Abstract: The mature nervous system is an intricate network in which precise connectivity between neurons is critical for the optimal functioning of the system. Neuronal connectivity is established during development by successive steps of axon outgrowth/navigation, synapse formation and pruning of exuberant connections and only undergoes limited remodelling in the mature nervous system. A crucial step in the assembly of neuronal circuits lies in the ability of axons to navigate accurately toward their appropriate targets. This complex task is achieved by the growth cone machinery, a cytoskeleton-based structure that senses extracellular guidance signals and translates them into growth cone mechanical behaviours. While microtubules recently emerged as key driving forces of growth cone steering, the numerous players that regulates microtubule remodelling in navigating axons, as well as their specific mode of action and regulation by guidance cues remain largely unknown. However, the exponentially growing number of neurodevelopmental disorders associated with mutations in genes encoding the microtubule building block (i.e., tubulin dimers), microtubule-modifying enzymes or -interacting proteins emphasizes the need to identify the protein networks that regulate microtubule functions in developing neurons. 

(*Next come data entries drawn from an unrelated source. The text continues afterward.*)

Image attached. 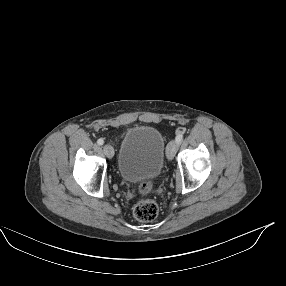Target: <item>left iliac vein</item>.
Listing matches in <instances>:
<instances>
[{"label":"left iliac vein","instance_id":"4c4485c4","mask_svg":"<svg viewBox=\"0 0 286 286\" xmlns=\"http://www.w3.org/2000/svg\"><path fill=\"white\" fill-rule=\"evenodd\" d=\"M178 148V143L176 140H172L169 142L166 150V156L168 160H172L176 154Z\"/></svg>","mask_w":286,"mask_h":286}]
</instances>
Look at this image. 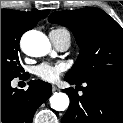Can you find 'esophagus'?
Instances as JSON below:
<instances>
[{
	"label": "esophagus",
	"instance_id": "1",
	"mask_svg": "<svg viewBox=\"0 0 123 123\" xmlns=\"http://www.w3.org/2000/svg\"><path fill=\"white\" fill-rule=\"evenodd\" d=\"M58 90V88L55 86V85H53L52 86V92H55V91H57Z\"/></svg>",
	"mask_w": 123,
	"mask_h": 123
}]
</instances>
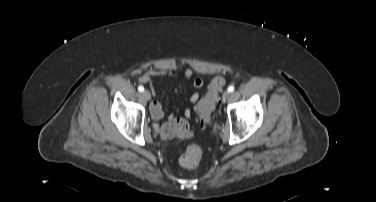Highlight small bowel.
I'll use <instances>...</instances> for the list:
<instances>
[{
    "label": "small bowel",
    "mask_w": 376,
    "mask_h": 202,
    "mask_svg": "<svg viewBox=\"0 0 376 202\" xmlns=\"http://www.w3.org/2000/svg\"><path fill=\"white\" fill-rule=\"evenodd\" d=\"M193 76V73L191 70H186L184 72V77L189 79ZM152 77H165L167 79H170L172 81H176L178 79V73L174 69H150L145 72L143 76L139 78V82L141 84H149L152 89V93L155 94L156 90L154 89L152 85ZM204 82L201 78L196 77L193 79V86L195 88V92H193L189 98L191 103H196L198 102L200 95L198 93V90L203 86ZM150 112L152 117L155 120H160L163 117V109L162 105L160 104L159 101L154 100L151 102L150 105ZM184 117L189 118L192 115V111L190 109H186L184 111ZM185 122V120L177 115H170L169 117V122L174 123V122ZM186 123V122H185ZM155 129H159V125H155Z\"/></svg>",
    "instance_id": "obj_1"
}]
</instances>
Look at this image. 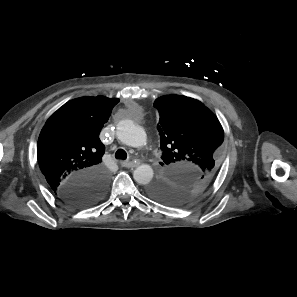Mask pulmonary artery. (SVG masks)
<instances>
[{
	"mask_svg": "<svg viewBox=\"0 0 297 297\" xmlns=\"http://www.w3.org/2000/svg\"><path fill=\"white\" fill-rule=\"evenodd\" d=\"M123 141L128 142L129 140L127 138H122Z\"/></svg>",
	"mask_w": 297,
	"mask_h": 297,
	"instance_id": "e3ab8cb5",
	"label": "pulmonary artery"
}]
</instances>
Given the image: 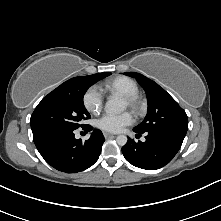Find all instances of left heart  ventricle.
Wrapping results in <instances>:
<instances>
[{"mask_svg": "<svg viewBox=\"0 0 221 221\" xmlns=\"http://www.w3.org/2000/svg\"><path fill=\"white\" fill-rule=\"evenodd\" d=\"M124 106H127L126 102L124 101Z\"/></svg>", "mask_w": 221, "mask_h": 221, "instance_id": "1", "label": "left heart ventricle"}]
</instances>
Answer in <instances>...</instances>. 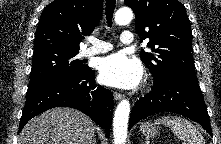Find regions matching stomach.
<instances>
[{"instance_id":"1","label":"stomach","mask_w":221,"mask_h":144,"mask_svg":"<svg viewBox=\"0 0 221 144\" xmlns=\"http://www.w3.org/2000/svg\"><path fill=\"white\" fill-rule=\"evenodd\" d=\"M140 130L144 135L149 137H154L158 133V129L152 123H143Z\"/></svg>"}]
</instances>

Over the last five years, my group has pioneered the use of multi-systemic approaches – including in vivo live imaging of cellular processes in navigating axons – to dissect the role of disease-related microtubule destabilizing enzymes in the wiring of neuronal circuits. We and others not only revealed the importance of microtubule composition/posttranslational modifications in fine-tuning microtubule functions in neuronal circuit wiring, but also unveiled the functional versatility of key microtubule interactors in such processes. Our work the highlights how decisive the tubulin code and MT-interactor diversity/versatility are in expanding the range of axon guidance behaviours and underlying neuronal connections that can be controlled by a limited repertoire of extracellular cues.